── Source records ──
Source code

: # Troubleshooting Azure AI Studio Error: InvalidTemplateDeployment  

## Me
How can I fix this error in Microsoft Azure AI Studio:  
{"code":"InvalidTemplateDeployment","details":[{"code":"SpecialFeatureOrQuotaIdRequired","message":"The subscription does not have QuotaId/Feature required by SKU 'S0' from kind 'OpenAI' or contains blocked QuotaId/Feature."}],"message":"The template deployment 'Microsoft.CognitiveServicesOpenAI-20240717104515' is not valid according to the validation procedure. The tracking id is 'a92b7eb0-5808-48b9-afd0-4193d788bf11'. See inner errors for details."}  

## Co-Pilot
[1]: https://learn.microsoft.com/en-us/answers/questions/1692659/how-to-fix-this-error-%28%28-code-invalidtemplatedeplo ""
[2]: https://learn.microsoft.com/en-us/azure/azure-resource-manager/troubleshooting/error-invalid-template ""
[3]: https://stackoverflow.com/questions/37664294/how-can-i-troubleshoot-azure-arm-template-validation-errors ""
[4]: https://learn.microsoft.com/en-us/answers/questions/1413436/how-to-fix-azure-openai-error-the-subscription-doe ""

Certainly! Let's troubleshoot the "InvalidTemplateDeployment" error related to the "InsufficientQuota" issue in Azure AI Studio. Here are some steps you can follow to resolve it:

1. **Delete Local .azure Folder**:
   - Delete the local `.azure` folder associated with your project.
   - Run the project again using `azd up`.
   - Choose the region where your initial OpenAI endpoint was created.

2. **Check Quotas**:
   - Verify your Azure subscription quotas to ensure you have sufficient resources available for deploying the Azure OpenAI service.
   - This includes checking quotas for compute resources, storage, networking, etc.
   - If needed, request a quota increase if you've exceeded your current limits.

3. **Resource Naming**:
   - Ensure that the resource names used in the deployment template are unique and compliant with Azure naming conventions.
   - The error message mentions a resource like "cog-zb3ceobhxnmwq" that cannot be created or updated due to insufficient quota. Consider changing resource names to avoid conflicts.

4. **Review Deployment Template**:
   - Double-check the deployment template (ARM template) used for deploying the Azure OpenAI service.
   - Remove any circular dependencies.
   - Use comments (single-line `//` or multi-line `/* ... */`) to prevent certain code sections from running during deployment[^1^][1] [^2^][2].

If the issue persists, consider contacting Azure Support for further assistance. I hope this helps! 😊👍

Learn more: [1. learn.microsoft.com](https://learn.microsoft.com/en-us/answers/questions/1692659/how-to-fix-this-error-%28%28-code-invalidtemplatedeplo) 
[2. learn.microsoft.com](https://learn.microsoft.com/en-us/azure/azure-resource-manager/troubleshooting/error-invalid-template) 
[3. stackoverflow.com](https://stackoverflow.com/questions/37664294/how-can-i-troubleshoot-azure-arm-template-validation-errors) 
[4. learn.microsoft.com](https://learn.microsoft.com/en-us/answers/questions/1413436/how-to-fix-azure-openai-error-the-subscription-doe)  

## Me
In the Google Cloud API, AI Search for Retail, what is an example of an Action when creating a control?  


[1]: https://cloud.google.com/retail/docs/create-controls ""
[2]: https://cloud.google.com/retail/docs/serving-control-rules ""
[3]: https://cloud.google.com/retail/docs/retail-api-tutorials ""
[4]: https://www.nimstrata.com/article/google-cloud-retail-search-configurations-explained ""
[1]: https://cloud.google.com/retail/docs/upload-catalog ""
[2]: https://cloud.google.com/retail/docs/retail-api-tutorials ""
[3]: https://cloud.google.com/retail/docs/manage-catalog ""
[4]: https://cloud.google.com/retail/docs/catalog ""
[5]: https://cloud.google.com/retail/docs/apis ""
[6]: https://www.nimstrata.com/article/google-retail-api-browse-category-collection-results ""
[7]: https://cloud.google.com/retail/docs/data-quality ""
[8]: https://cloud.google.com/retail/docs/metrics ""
───
▸ Work instructions
Reproduce every line from the beginning of the records down to and including the line containing "Studio Error: InvalidTemplateDeployment".

▸ Exercise output
Source code

: # Troubleshooting Azure AI Studio Error: InvalidTemplateDeployment  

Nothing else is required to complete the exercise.